Cliff hob die Augenbrauen. „Du vermutest, es könnte sich um einen Bankkunden gehandelt haben?“

„Vielleicht ja, vielleicht nein. Hast du nach der Operation mit Turner gesprochen?“

„Selbstverständlich.“

„Äußerte Turner irgendetwas, das meine Vermutung bestätigen könnte?“

„Er war schwach, entkräftet und apathisch“, erklärte der Arzt. „Seine körperliche Verfassung war so, dass er weder Furcht noch Hass empfinden konnte. Ich fragte ihn, ob er bereit und in der Lage sei, das FBI zu empfangen. Er schien etwas zu zögern, ehe er mir antwortete, dass ihm das recht sei. Mit großem Enthusiasmus schien er dem Besuch freilich nicht entgegenzusehen. Deswegen rief ich dich an“

Ich blickte die Schwester an. „Wie lange hielt sich der Mann mit der heiseren Stimme in der Station auf?“

„Genau zehn Minuten.“

„Haben Sie ihn beim Betreten oder Verlassen des Zimmers beobachtet?“

„Nein.“

„Welchen Eindruck machte er, als er ging?“

„Er sah mich nicht einmal an. Er schritt sehr aufrecht an mir vorbei. Ganz ohne Eile. Das ist alles, was ich dazu sagen kann.“

„Wir nehmen das noch zu Protokoll, Schwester“, sagte ich. „Mit Hilfe des Polizeizeichners und Ihrer Erinnerung werden wir versuchen, eine möglichst genaue Skizze des vermutlichen Täters anzufertigen. Sie sind doch bereit, uns zu helfen?“

„Selbstverständlich!“, sagte sie. Dann ging sie hinaus.

„Wie viel Geld ist bei dem Bankraub gestohlen worden?“, fragte Dr. Barker.

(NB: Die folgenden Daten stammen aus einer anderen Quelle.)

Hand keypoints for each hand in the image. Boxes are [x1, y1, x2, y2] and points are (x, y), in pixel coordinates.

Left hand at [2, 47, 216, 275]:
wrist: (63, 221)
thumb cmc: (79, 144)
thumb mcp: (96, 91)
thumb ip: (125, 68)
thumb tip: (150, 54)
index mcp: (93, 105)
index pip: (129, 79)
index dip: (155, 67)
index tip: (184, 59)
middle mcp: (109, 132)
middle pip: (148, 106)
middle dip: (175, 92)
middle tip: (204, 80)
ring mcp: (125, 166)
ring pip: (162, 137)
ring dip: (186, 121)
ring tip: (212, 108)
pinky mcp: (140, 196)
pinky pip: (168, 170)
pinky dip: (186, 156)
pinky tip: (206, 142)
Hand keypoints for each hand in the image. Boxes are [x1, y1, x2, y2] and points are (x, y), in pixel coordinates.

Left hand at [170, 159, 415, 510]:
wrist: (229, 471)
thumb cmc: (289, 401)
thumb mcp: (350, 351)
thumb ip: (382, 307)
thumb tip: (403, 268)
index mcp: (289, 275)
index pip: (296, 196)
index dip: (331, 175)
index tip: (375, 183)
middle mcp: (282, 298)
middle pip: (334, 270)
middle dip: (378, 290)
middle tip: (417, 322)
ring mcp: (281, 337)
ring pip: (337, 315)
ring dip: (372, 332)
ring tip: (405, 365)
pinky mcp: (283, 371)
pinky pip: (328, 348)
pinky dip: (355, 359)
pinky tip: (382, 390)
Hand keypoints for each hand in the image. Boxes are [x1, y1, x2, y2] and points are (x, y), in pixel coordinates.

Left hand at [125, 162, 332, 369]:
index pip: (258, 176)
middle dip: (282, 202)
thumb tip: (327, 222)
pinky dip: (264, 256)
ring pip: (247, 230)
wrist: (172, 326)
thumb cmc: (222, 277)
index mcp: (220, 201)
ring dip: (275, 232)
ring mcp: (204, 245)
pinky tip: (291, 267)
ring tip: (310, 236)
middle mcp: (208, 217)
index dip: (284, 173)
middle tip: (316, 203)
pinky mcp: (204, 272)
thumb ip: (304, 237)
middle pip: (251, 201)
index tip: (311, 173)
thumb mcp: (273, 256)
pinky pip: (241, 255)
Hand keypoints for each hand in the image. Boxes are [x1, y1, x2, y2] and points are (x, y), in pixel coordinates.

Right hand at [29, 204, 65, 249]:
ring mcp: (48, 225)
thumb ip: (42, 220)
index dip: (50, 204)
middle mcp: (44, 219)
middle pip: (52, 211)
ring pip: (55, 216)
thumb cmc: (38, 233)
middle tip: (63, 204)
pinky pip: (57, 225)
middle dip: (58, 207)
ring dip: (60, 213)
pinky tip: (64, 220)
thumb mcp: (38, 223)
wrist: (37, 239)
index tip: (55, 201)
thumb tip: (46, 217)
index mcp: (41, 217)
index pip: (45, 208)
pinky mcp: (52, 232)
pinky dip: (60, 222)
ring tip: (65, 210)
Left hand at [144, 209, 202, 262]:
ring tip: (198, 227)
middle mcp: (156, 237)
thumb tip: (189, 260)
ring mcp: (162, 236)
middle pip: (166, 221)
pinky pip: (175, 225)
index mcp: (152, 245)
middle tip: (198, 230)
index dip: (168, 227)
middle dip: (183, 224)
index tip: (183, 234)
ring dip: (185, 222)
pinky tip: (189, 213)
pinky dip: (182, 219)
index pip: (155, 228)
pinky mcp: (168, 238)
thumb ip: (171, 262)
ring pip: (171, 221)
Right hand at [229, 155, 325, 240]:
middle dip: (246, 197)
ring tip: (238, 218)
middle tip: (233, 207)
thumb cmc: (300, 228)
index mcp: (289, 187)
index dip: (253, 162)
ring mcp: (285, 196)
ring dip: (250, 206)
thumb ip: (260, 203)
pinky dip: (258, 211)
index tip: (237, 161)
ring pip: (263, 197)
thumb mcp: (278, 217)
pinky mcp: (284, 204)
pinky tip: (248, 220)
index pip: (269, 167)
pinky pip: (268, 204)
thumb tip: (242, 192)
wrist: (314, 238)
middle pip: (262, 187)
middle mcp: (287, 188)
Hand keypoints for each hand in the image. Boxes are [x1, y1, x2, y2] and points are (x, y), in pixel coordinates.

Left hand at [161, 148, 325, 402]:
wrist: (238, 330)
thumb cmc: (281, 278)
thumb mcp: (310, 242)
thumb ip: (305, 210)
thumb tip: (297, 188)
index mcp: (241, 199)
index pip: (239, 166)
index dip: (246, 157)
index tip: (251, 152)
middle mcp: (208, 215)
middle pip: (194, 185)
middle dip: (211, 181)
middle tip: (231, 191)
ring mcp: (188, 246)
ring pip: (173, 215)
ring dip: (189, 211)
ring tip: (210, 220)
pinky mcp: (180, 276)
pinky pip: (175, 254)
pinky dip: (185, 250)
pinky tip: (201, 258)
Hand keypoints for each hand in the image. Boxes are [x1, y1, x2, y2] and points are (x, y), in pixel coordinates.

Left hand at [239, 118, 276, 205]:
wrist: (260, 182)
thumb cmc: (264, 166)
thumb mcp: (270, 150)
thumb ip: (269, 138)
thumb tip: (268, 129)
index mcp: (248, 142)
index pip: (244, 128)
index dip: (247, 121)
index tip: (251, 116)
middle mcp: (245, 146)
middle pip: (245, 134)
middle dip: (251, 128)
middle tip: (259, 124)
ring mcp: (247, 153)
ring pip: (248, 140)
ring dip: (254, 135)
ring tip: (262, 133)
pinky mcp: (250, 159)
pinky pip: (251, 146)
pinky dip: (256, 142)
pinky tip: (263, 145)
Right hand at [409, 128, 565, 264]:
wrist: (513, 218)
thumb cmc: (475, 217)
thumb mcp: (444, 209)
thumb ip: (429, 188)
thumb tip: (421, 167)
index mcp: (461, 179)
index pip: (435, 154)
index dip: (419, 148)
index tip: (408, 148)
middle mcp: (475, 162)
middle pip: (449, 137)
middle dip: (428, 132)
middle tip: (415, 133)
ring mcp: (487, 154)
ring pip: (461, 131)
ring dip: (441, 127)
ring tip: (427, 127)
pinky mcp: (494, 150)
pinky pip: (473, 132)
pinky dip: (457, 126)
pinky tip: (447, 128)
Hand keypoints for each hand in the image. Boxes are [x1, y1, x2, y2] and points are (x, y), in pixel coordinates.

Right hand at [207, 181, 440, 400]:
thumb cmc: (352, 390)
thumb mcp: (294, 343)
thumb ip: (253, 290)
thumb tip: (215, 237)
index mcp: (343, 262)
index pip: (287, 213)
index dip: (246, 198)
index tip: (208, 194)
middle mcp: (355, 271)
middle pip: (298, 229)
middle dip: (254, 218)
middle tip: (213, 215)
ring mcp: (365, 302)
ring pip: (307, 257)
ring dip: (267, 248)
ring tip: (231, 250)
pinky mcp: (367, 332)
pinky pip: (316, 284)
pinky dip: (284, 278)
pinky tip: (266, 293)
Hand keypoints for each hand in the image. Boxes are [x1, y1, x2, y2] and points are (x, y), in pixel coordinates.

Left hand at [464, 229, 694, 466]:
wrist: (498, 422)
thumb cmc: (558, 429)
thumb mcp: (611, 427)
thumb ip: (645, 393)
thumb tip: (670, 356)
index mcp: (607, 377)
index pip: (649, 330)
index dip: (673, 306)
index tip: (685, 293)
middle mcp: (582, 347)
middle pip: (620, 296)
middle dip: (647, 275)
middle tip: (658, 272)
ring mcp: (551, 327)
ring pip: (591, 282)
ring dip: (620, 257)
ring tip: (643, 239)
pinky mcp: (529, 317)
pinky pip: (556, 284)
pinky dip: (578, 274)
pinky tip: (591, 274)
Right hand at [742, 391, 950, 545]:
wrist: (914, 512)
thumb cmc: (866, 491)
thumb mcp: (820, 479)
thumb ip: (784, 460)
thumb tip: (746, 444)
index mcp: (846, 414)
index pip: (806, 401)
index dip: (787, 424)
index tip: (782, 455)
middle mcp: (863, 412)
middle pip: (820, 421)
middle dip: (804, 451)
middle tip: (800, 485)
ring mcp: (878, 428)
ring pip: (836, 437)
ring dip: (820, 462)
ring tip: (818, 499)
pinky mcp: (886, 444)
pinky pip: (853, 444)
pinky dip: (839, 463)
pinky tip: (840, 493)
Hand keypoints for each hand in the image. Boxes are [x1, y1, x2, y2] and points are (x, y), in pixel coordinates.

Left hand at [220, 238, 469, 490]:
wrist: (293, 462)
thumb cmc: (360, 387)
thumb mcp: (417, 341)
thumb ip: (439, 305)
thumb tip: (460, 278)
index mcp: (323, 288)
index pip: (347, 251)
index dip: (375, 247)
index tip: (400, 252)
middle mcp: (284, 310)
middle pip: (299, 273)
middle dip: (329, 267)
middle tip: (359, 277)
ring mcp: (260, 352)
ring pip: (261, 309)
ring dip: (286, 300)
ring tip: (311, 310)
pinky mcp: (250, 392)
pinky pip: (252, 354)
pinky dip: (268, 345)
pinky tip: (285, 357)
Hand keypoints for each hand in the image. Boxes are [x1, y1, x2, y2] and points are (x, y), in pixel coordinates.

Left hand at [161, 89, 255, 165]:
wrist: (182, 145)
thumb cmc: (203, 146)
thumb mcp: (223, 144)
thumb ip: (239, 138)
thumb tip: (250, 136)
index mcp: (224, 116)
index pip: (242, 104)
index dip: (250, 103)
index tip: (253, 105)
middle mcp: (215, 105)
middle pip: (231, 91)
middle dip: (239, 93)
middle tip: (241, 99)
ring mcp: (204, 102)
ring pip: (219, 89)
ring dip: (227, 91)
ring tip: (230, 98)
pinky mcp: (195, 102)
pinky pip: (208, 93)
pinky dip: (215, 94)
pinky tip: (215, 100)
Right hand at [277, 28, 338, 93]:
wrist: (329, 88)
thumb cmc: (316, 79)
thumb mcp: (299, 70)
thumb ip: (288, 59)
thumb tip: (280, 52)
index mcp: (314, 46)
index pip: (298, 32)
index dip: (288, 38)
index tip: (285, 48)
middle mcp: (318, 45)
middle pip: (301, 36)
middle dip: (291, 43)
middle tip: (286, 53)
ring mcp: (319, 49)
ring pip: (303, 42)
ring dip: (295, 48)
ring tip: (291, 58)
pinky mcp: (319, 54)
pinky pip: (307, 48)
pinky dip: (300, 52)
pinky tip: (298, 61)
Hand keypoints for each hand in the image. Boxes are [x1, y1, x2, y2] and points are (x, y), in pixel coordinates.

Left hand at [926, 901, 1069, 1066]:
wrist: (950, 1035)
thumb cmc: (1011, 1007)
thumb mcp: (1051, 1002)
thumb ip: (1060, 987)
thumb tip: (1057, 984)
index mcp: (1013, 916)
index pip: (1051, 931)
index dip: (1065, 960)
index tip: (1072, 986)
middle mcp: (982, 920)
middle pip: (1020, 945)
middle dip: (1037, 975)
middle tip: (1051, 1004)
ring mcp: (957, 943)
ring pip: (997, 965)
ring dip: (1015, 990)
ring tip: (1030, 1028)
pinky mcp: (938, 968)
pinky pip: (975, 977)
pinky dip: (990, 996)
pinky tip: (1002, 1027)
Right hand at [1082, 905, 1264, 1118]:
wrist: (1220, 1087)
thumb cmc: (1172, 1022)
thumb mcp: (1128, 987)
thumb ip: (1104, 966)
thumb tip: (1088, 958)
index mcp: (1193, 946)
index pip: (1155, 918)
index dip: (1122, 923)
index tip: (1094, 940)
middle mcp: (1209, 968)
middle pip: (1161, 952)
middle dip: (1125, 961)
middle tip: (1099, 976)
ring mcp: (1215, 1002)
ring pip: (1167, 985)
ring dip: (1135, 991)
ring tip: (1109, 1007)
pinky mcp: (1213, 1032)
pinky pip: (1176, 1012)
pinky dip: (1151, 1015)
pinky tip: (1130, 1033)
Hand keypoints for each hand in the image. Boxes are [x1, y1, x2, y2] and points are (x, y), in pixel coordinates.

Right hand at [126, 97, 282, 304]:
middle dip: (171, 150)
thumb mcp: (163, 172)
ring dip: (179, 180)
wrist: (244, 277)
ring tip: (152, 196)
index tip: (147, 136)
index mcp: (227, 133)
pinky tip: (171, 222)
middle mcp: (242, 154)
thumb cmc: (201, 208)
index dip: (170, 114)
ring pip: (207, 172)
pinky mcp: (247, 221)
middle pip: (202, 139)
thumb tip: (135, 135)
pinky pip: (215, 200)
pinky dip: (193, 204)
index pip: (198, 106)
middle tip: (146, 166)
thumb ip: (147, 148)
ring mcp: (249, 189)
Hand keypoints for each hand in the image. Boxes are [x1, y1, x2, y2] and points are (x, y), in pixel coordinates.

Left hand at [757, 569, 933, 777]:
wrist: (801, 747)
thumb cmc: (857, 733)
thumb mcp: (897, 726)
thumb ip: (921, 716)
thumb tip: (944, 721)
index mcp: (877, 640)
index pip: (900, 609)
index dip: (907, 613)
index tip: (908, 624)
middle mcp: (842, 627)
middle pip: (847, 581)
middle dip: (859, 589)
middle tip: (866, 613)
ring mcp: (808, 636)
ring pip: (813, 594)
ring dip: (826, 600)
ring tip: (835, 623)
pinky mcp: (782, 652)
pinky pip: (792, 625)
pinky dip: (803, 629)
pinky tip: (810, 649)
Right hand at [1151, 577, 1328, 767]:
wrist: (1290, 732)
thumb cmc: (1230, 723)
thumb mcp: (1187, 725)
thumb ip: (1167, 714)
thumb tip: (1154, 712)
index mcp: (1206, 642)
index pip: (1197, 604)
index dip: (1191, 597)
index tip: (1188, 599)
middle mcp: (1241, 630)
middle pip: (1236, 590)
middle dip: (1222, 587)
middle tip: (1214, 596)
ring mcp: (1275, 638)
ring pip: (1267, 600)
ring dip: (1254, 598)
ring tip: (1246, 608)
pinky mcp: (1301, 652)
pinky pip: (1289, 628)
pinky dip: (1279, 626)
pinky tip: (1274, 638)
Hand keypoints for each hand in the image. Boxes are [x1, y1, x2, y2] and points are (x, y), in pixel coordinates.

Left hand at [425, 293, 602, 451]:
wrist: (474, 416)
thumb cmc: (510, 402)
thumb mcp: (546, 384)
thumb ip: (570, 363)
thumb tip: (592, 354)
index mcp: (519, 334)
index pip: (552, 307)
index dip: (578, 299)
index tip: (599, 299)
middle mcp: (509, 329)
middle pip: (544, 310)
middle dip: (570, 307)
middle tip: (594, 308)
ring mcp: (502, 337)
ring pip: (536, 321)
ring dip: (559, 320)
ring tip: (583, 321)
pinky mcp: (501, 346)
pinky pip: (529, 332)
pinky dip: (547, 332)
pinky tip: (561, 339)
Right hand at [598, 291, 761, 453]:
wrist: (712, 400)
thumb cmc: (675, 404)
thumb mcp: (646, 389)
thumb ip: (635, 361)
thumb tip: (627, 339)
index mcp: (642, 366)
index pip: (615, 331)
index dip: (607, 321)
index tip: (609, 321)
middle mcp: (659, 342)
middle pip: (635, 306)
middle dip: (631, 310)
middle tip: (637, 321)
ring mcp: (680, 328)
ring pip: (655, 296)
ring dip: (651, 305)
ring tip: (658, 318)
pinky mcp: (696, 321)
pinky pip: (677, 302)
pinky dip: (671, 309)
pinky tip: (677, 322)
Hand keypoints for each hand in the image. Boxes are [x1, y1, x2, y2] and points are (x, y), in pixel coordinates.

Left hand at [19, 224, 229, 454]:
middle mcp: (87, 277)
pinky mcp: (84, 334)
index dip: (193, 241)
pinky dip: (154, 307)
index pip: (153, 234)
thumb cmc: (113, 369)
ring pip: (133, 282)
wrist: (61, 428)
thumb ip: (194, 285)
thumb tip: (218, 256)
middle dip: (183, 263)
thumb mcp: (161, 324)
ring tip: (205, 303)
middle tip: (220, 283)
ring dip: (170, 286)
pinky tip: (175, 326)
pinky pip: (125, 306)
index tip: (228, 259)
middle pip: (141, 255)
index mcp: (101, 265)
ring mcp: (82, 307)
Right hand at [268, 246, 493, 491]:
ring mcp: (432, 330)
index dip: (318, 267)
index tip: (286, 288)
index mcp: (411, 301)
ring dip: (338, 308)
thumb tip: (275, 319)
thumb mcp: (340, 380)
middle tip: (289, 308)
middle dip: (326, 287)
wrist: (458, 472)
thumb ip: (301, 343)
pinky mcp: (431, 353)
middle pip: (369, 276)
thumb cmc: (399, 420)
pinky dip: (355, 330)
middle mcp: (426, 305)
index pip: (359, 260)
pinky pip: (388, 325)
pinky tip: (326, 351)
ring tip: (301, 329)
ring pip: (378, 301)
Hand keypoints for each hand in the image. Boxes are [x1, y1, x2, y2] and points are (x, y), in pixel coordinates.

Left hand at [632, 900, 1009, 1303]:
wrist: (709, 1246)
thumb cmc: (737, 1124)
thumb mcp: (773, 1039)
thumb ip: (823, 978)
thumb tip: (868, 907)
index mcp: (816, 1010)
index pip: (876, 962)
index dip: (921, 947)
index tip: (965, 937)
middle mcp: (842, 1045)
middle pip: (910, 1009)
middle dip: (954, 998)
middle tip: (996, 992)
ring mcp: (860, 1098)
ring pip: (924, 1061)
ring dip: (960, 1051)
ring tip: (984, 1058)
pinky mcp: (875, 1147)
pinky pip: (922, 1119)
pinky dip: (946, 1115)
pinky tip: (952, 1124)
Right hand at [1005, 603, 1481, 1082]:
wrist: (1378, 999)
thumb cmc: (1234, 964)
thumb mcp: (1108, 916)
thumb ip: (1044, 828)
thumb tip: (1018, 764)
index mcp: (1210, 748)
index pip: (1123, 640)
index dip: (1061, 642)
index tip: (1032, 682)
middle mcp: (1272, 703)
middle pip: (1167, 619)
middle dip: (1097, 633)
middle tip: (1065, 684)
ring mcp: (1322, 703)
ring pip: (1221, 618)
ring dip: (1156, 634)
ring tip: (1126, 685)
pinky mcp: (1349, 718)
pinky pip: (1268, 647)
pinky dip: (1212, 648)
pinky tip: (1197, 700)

„Naja, es war zwar nicht der größte Coup in der amerikanischen Bankraubgeschichte, aber dennoch waren es Vierzehn Millionen Dollar.“

„Aber es handelte sich doch nur um eine Privatbank, so viel mir bekannt ist?“

Ich nickte. „Normalerweise bewahren sie nur einen Bruchteil dieser Summe in ihren Tresoren auf, aber der größte Kunde der Bank, die King Food Company, hatte die Jahresgewinne für ihre siebentausend Angestellten in bar fertig machen lassen. Eine Stunde später, und das Geld wäre abgeholt gewesen! Es ist anzunehmen, dass die Gangster von einem der Bankangestellten einen entsprechenden Tipp bekommen haben.“ Dr. Barker betrachtete das Glas in seiner Hand. „Eins verstehe ich nicht, Carrie“, sagte er.

„Nämlich?“

„Turner war für das FBI der Hauptzeuge, nicht wahr? Wie konnten man zulassen, dass er ermordet wurde?“

„Du fragst mich, weshalb wir keinen Posten vor die Tür des Krankenzimmers setzten?“

„Ja, das würde mich interessieren.“

In diesem Moment klopfte es. Ein mittelgroßer, untersetzter Mann trat ein. Er hatte ein rotes, verschwitztes Gesicht und war etwas außer Atem. „Entschuldigen Sie“, sagte er und hob einen bandagierten Arm in die Höhe. „Auf dem Weg zum Krankenhaus wurde ich in einen Autounfall verwickelt. Ich musste mir eine ambulante Behandlung gefallen lassen. Der Zwischenfall hat mich fast drei Stunden Zeit gekostet.“

„Ich verstehe, Cooper“, nickte ich. „Es lässt sich nicht ändern. Sie haben drei Stunden Zeit verloren und Turner sein Leben.“ Dann schaute ich Cliff an. „Jetzt hast du die Antwort auf deine Frage.“

„Das ist der Mann?“, fragte der Arzt. „Er sollte Turner beschützen?“

Ich wurde einer Antwort enthoben, da in diesem Moment das Telefon klingelte. Dr. Barker nahm den Hörer ab und meldete sich. Er sagte: „In Ordnung“, dann legte er auf und blickte mich an.

„Soeben sind deine Kollegen von der Mordkommission eingetroffen“, informierte er mich.